Imagine it like this: losses work against you in a powerful way. If a stock's price drops by 50%, say from $28 to $14, you'd need a whopping 100% increase (from $14 back to $28) just to break even.

Yes, a 50% loss demands a 100% gain to get back on track – that's a fact worth remembering.

But hold on, there's an important strategy here.

If you manage to keep your losses small, the game changes.

A 10% loss, for instance, only requires an 11% gain to even out the balance, and a 5% loss can be mended with just a 5.26% gain.

This is why avoiding significant losses is crucial.

You see, if you suffer a major hit in your account, your ability to make profitable investments diminishes significantly.

Imagine holding onto a small amount while searching for that big opportunity – it's not the ideal scenario.

Here's the secret: minimize your losses to protect your hard-earned money for future ventures.

The key lesson is to never let a loss be so substantial that it endangers your account.

Recovering from bigger losses is incredibly challenging, so set a strict limit, perhaps 10% on the downside, as your safety net.

Perhaps your selection criteria, timing, or even the market conditions need adjustment.

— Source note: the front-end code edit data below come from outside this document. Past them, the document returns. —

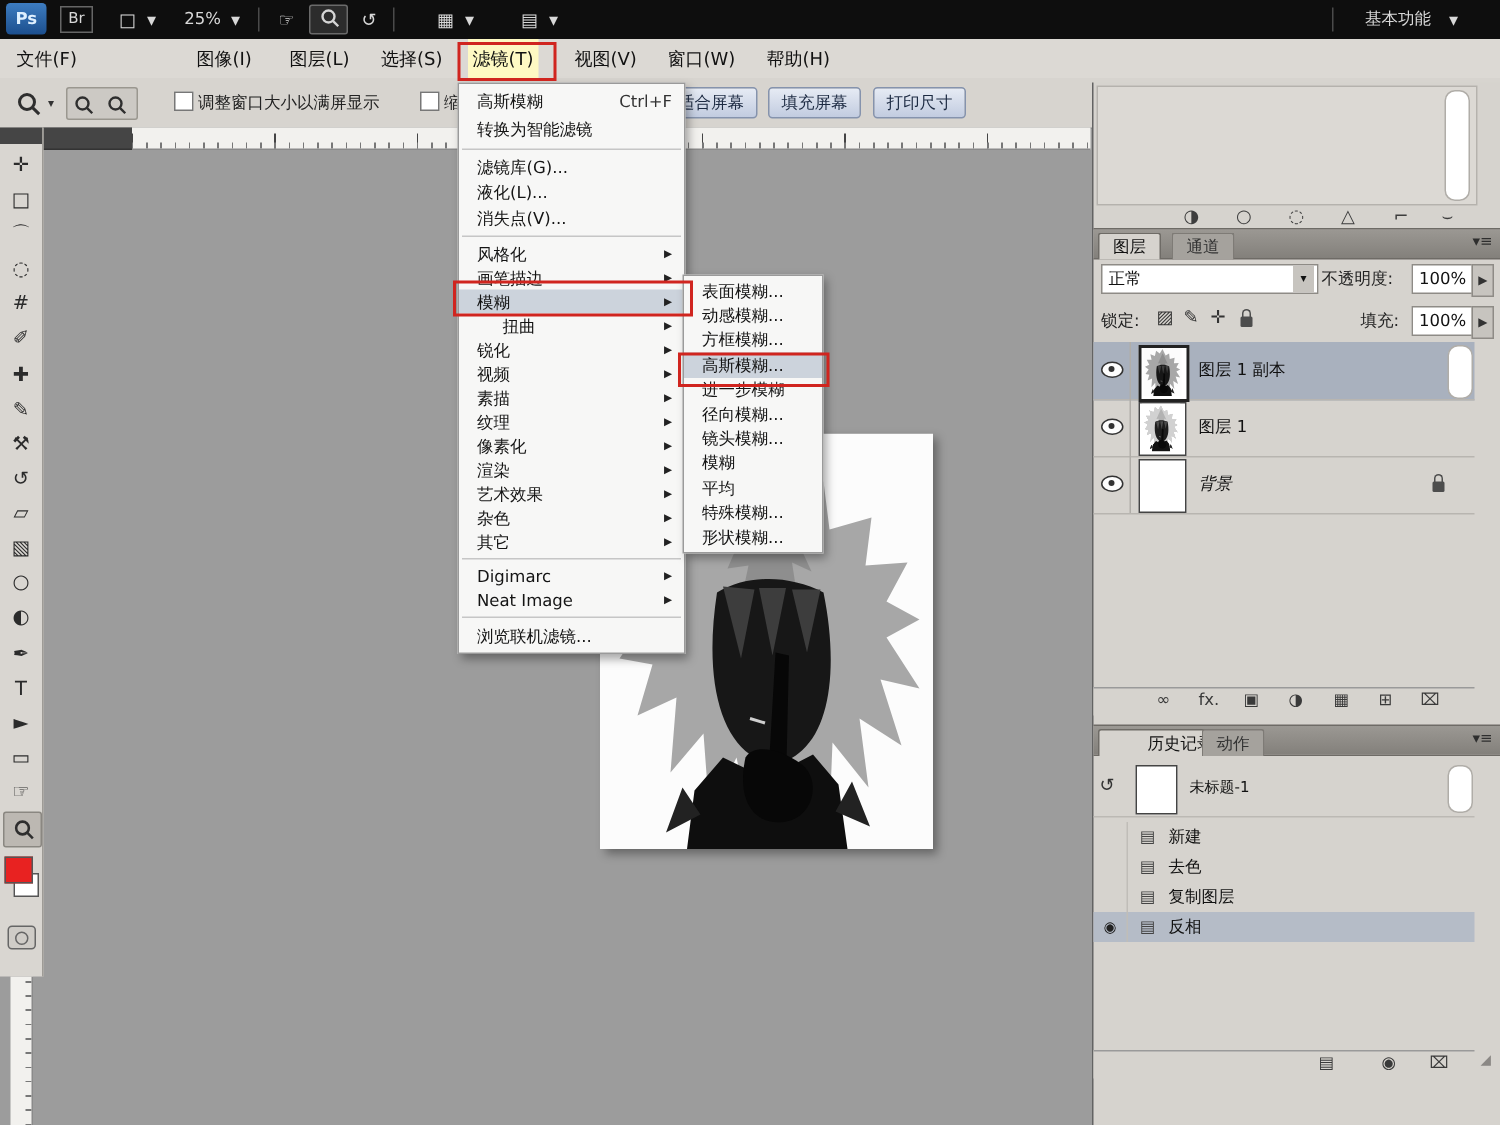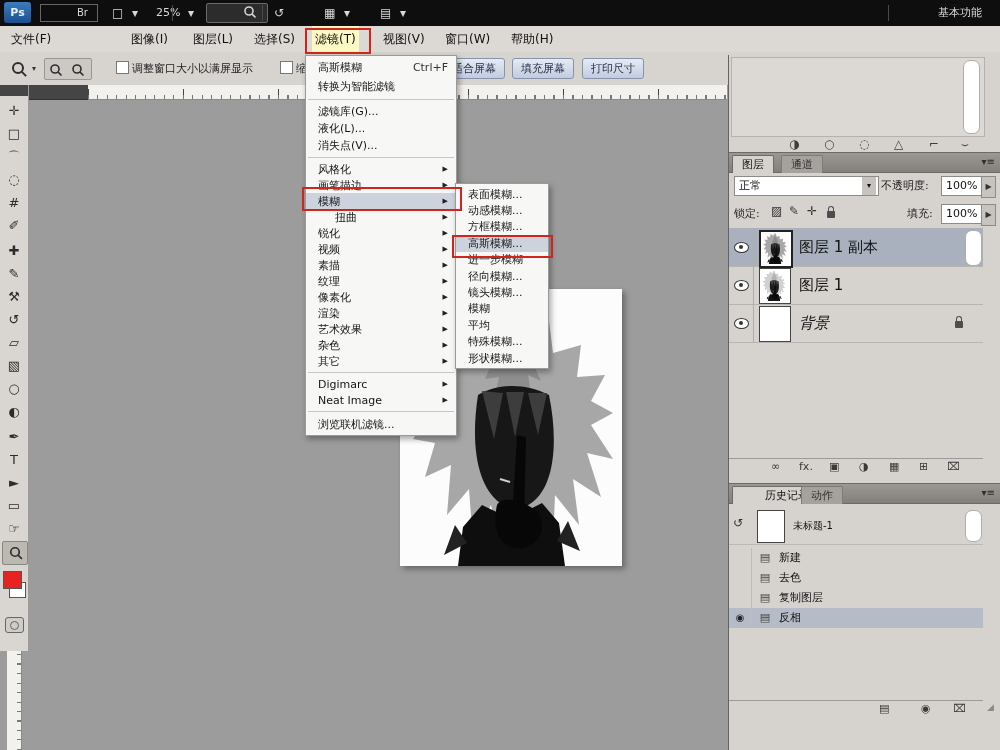--- a/index.html
+++ b/index.html
@@ -8,7 +8,7 @@
   .abs{position:absolute;}
   
   .appbar{position:absolute;left:0;top:0;width:1000px;height:26px;background:#0e0e0e;}
-  .appbar .ic{position:absolute;top:0;height:26px;line-height:26px;color:#d8d8d8;font-size:12px;padding-left:36px;}
+  .appbar .ic{position:absolute;top:0;height:26px;line-height:26px;color:#d8d8d8;font-size:12px;text-align:center;}
   .pslogo{position:absolute;left:4px;top:2px;width:27px;height:21px;border-radius:3px;
           background:linear-gradient(#3d7cc0,#1c4f8e);color:#dff0ff;font-weight:bold;font-size:11px;
           text-align:center;line-height:21px;}

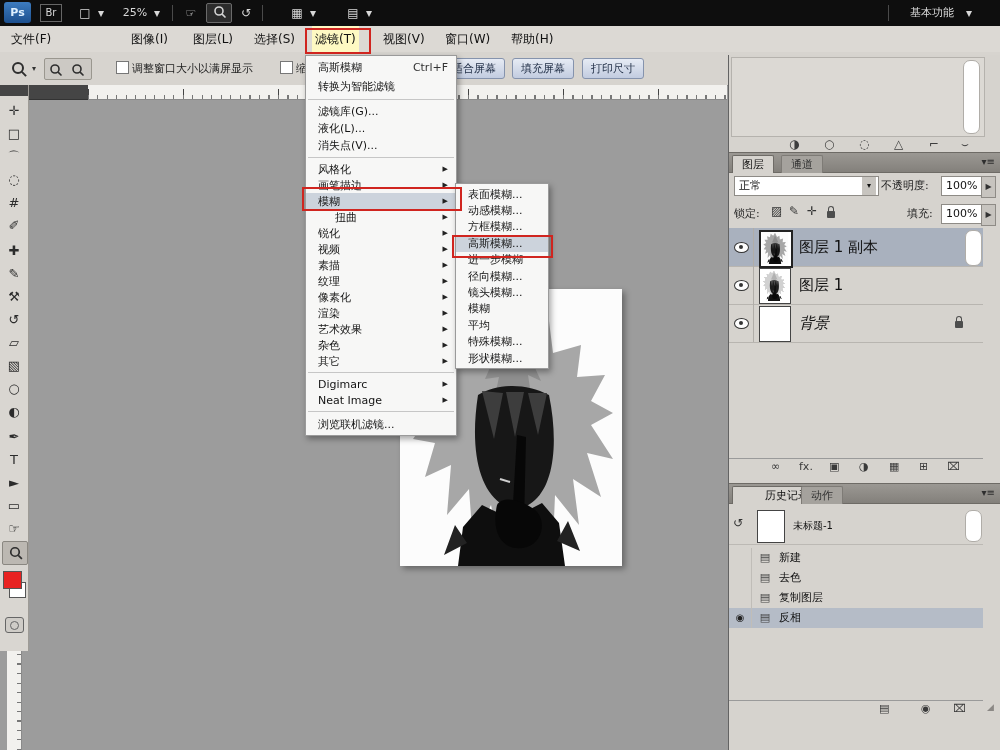--- a/index.html
+++ b/index.html
@@ -71,7 +71,7 @@
   .eyecell{position:absolute;left:0;top:0;width:24px;height:38px;border-right:1px solid #b0ada8;text-align:center;line-height:38px;}
   .eyecell .eye{vertical-align:middle;}
   .thumb{position:absolute;left:30px;top:2px;width:30px;height:34px;background:#fff;border:1px solid #444;}
-  .lname{position:absolute;left:70px;top:0;height:38px;line-height:38px;font-size:15px;}
+  .lname{position:absolute;left:70px;top:0;height:38px;line-height:38px;font-size:11px;}
   .locksym{width:8px;height:7px;background:#4d4d4d;border-radius:1px;position:relative;display:inline-block;}
   .locksym::before{content:"";position:absolute;top:-5px;left:1px;width:4px;height:5px;border:1px solid #4d4d4d;border-bottom:none;border-radius:3px 3px 0 0;}
   .footicons{position:absolute;left:0;width:254px;height:18px;border-top:1px solid #9a9a9a;background:#d6d3ce;}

Remember, turning small losses into minor setbacks empowers you to make smarter decisions for a prosperous trading journey.

Check out My Previous Newsletter for More on How this Works.

Why Losses Matter More Than Profits (theartoftradingworkshop.com)


Thriving with a Survival Mindset - Framework for Preventing Large Losses 

When it comes to applying the survival mindset to real life, there are three essential insights that can make a world of difference.

 

1. Resilience Over High Returns:

Instead of chasing only big returns, focus on becoming financially resilient.

Remember, compounding doesn't demand sky-high returns; it thrives on steady, consistent growth.

 

2. Embrace Uncertainty with a Flexible Plan:

Planning is important, but a plan's true test lies in its adaptability when things go awry.

As they say, you plan, and life laughs. Financial and investment plans are crucial for gauging your current actions against reason.

Yet, the past two decades have shown us that unexpected events can turn the world on its head – from 9/11 to housing market crashes, financial crises, and pandemics.

Instead of depending on specific outcomes, give your plan the breathing room it needs to succeed.

 

3. Balancing Optimism and Caution:

Imagine having a barbelled personality – one that's optimistic about the future while also being vigilant about potential obstacles.

True optimism isn't just believing everything will turn out great; it's knowing that the odds favor you, and despite challenges, the overall outcome will be positive.

This mindset embraces the idea that there will be moments of difficulty and uncertainty along the way.

Balancing these seemingly opposing forces isn't contradictory; it's actually a powerful way to navigate life's twists and turns.

By embracing these insights, you can create a path that's not only financially sound but also emotionally fulfilling.